If you have two pairs with equal sum then you take player in which x < y

What's wrong with my simple code. It works for any input I have.

[cpp]
//AC
[/cpp]

Please, help me somebody...

check this input and output:

input wrote: 5 9
1 10
0 0

output wrote: 2 -1 1
1 0 1

i think these case you just swap x and y. but doing these, does the given equation ax+by=d satisfY?

Thanx a lot Noim ! I got AC now.

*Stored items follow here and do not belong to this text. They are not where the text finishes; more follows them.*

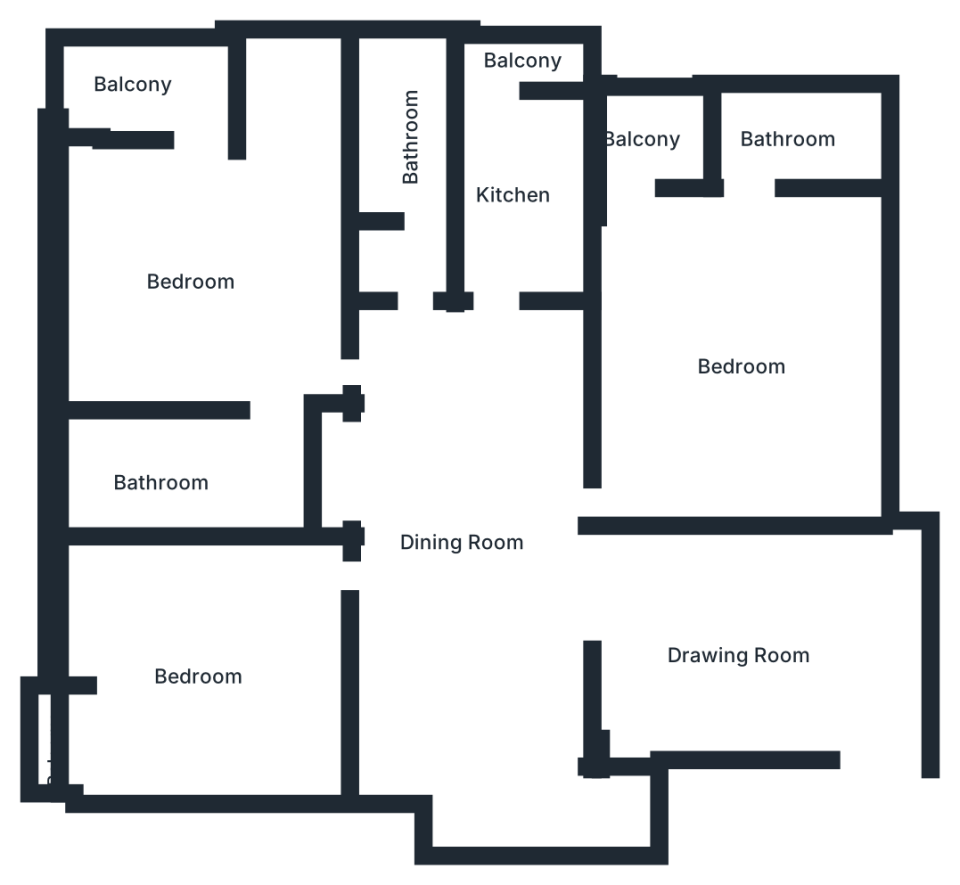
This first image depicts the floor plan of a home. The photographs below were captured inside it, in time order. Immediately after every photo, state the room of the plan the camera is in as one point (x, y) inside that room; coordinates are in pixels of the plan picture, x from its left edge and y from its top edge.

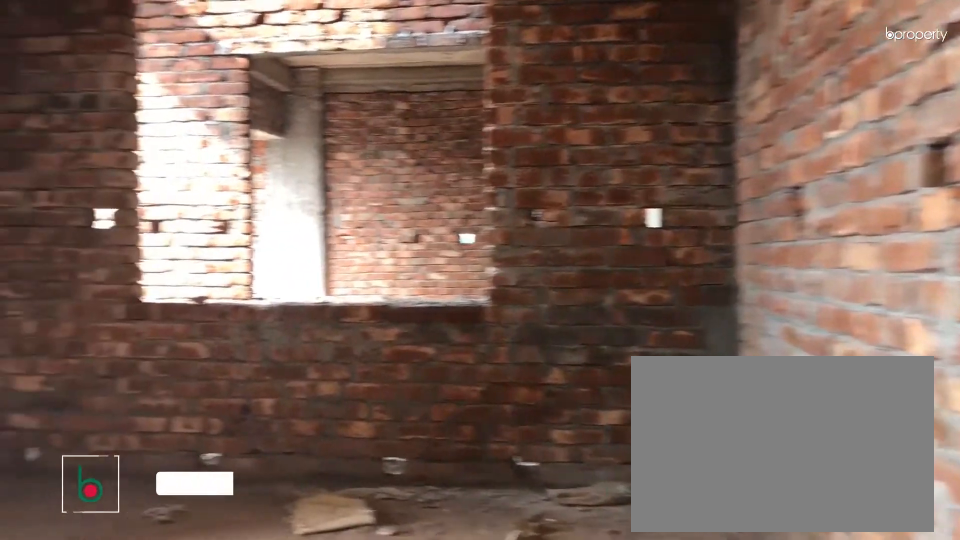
(729, 367)
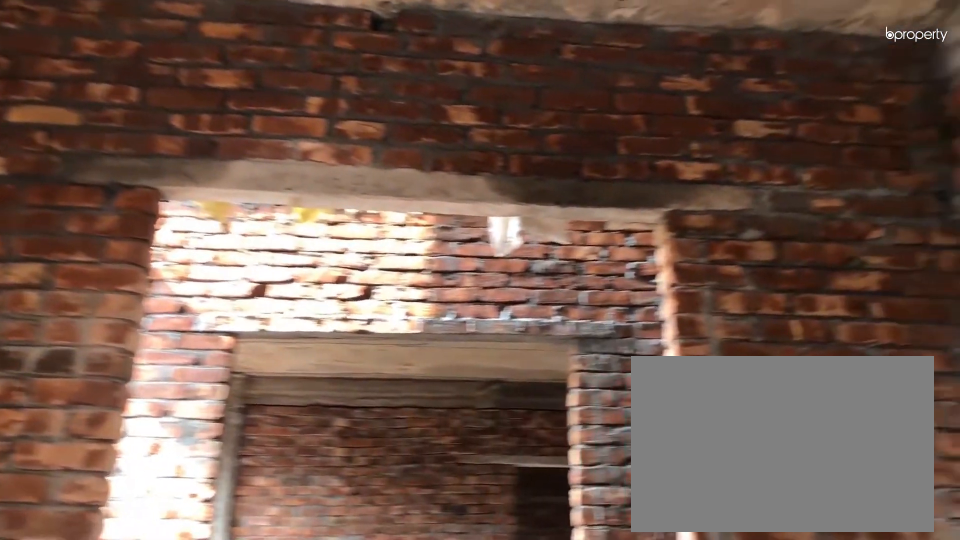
(729, 366)
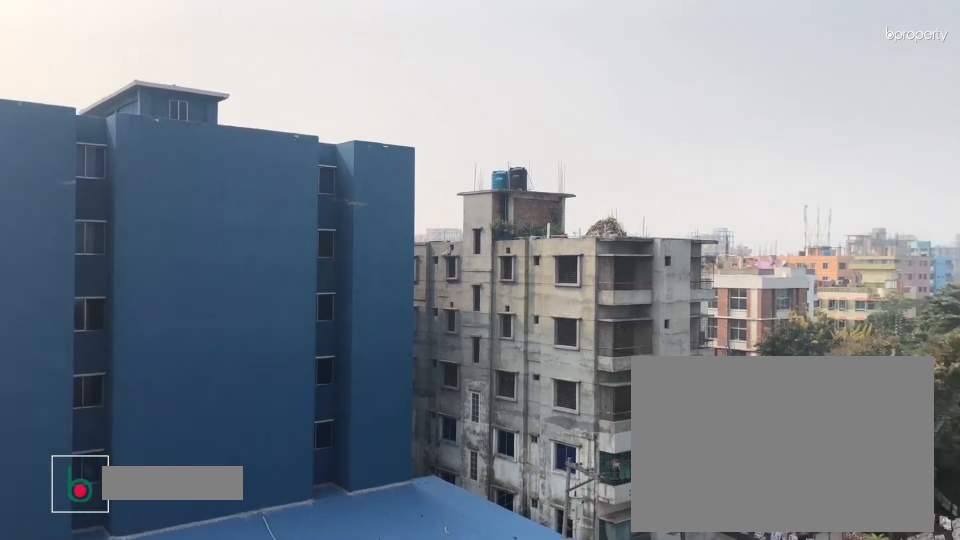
(635, 133)
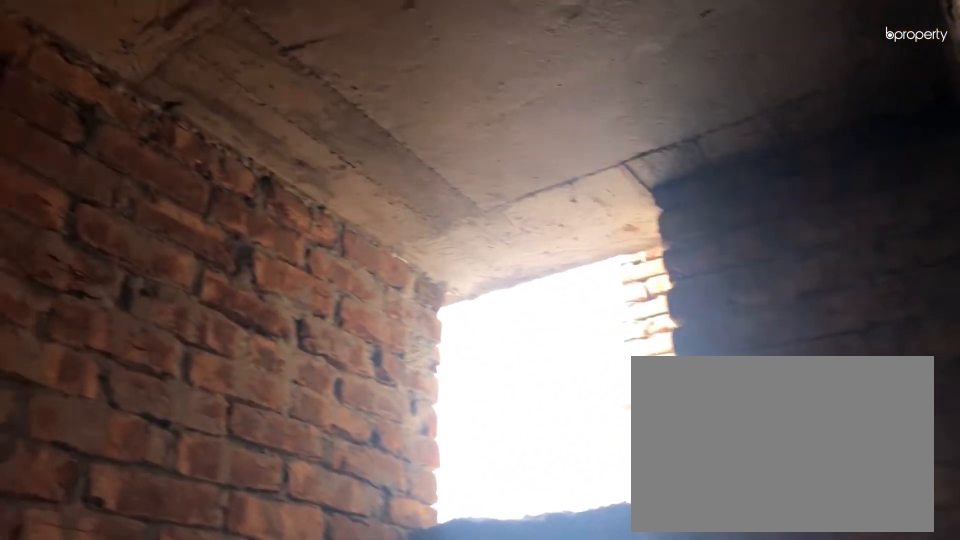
(806, 140)
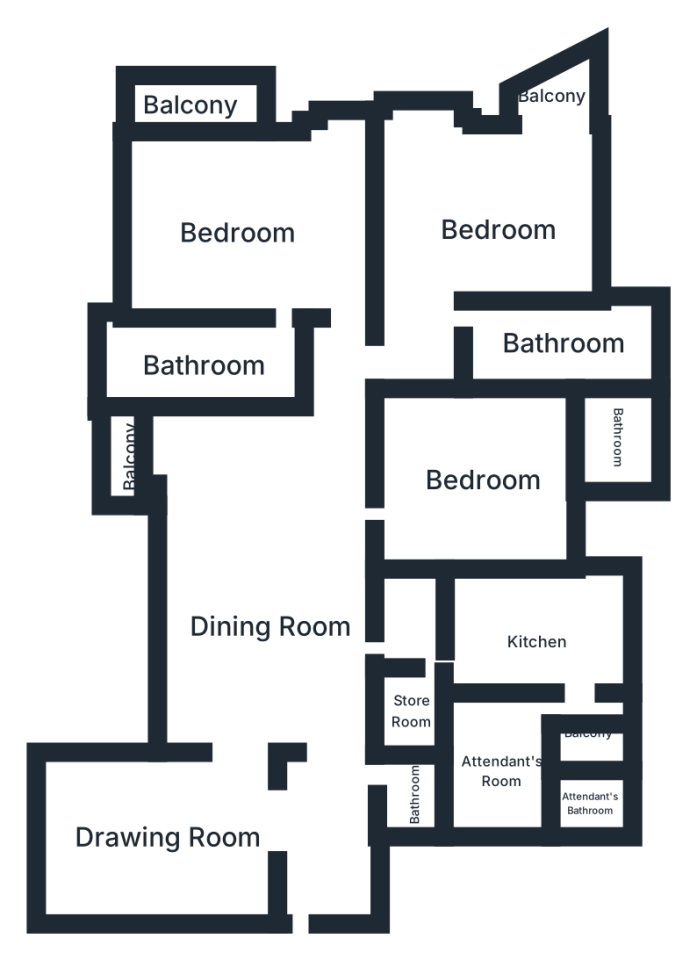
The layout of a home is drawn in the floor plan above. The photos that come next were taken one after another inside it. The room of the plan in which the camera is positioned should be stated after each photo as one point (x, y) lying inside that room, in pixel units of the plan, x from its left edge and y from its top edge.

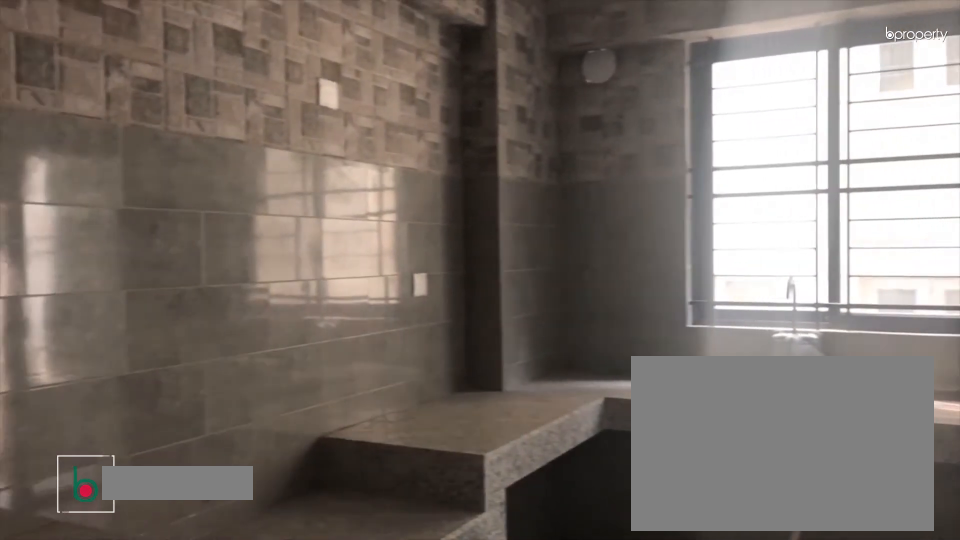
(544, 645)
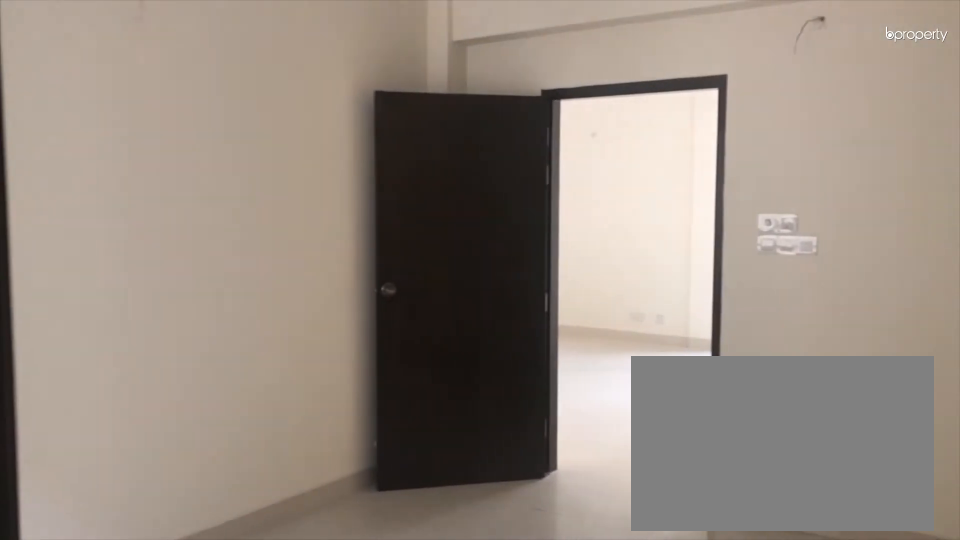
(481, 474)
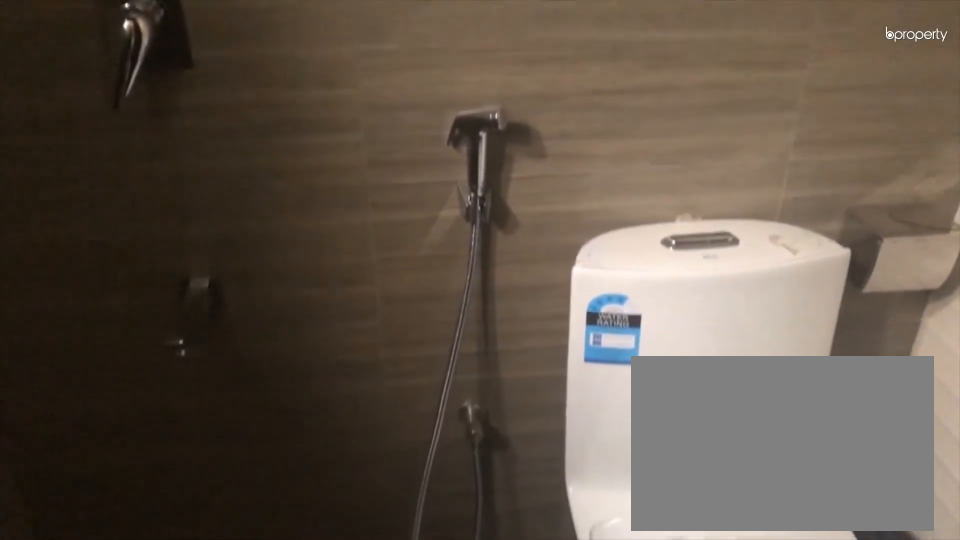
(617, 438)
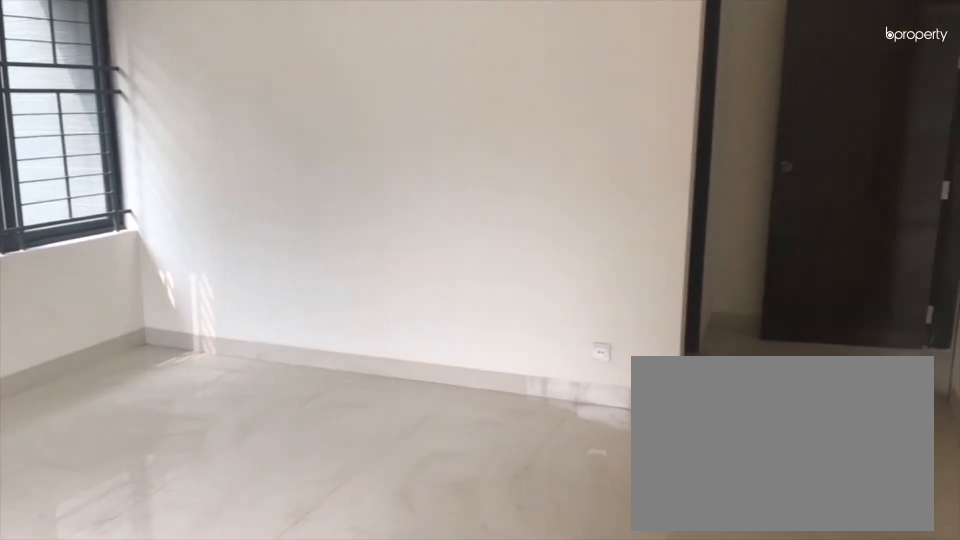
(499, 237)
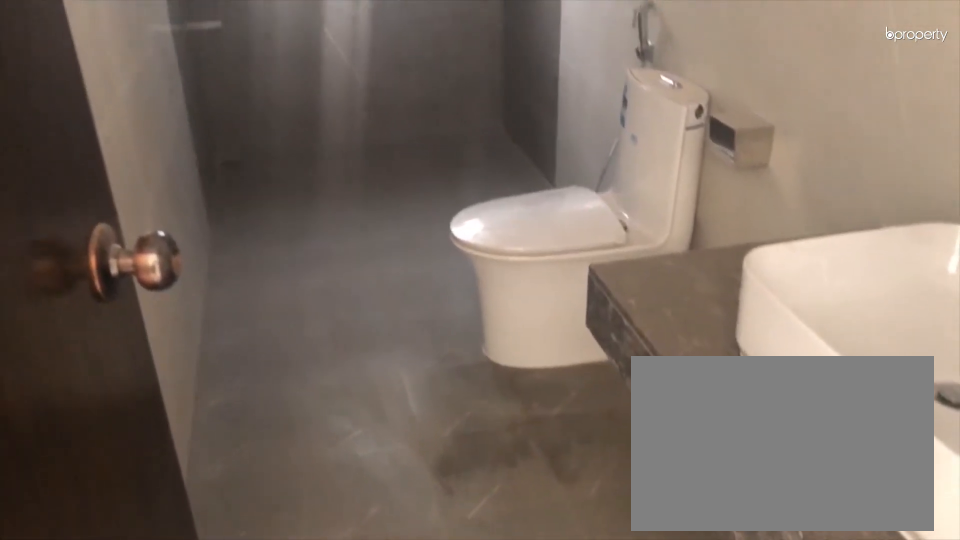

It was a month ago I posted this code, I thought nobody reply, and now ... Thx again

This problem is not a hard one ,I think.But it confuse me a lot.I use a loop for(y=-b;y<=b;y++) to find the suitable x and y.But TLE.So I wonder is there a formula that can find the x,y quickly.Please help me !!!Thx

No one help me??

Google for "extended Euclid"

can someb'dy give test cases..
I m getting WA.

I think i should paste my code.
it is based on extended euclid algorithm..

#include<iostream>

using namespace std;

int main(){
long long m, n, x, y,lastx,lasty,temp,tt,q;
while(cin>>m>>n){
/* if(m==0 || n==0){
cout<<"0 0 0\n";
continue;
} */
if(m<n){
long long tt=m;
m=n;
n=tt;
}
x=0;
y=1;
lastx=1;
lasty=0;
while(n!=0){
temp=n;
q=m/n;
n=m% n;
m=temp;

temp=x;
x=lastx-q*x;
lastx=temp;

temp=y;
y=lasty-q*y;
lasty=temp;

}
if(lastx>lasty){
temp=lastx;
lastx=lasty;
lasty=temp;
}
cout<<lastx<<" "<<lasty<<" "<<m<<endl;
}
return 0;
}

please help...
its frustrating

input :
0 5
89 56
89 446
1555 169777
150 3005

output :
0 1 5
17 -27 1
-5 1 1
-21072 193 1
-20 1 5

Hope it helps...

If there are several such X and Y, you should output that pair for which |X|+|Y| is the minimal (primarily) and X<=Y (secondarily).

how can i test this? i use following algorithm--
Extended(a,b)
if b = 0 then return (a,1,0)
(d1, x1, y1) <--- Extended (b, a mod b)
(d, x, y) <---- (d1, y1, x1 - floor(a / b) * y1)
return (d, x, y)

this pass all the inputs of previous posts, but i think this algorithm does not check the above condition. how can i include the required condition in this algorithm?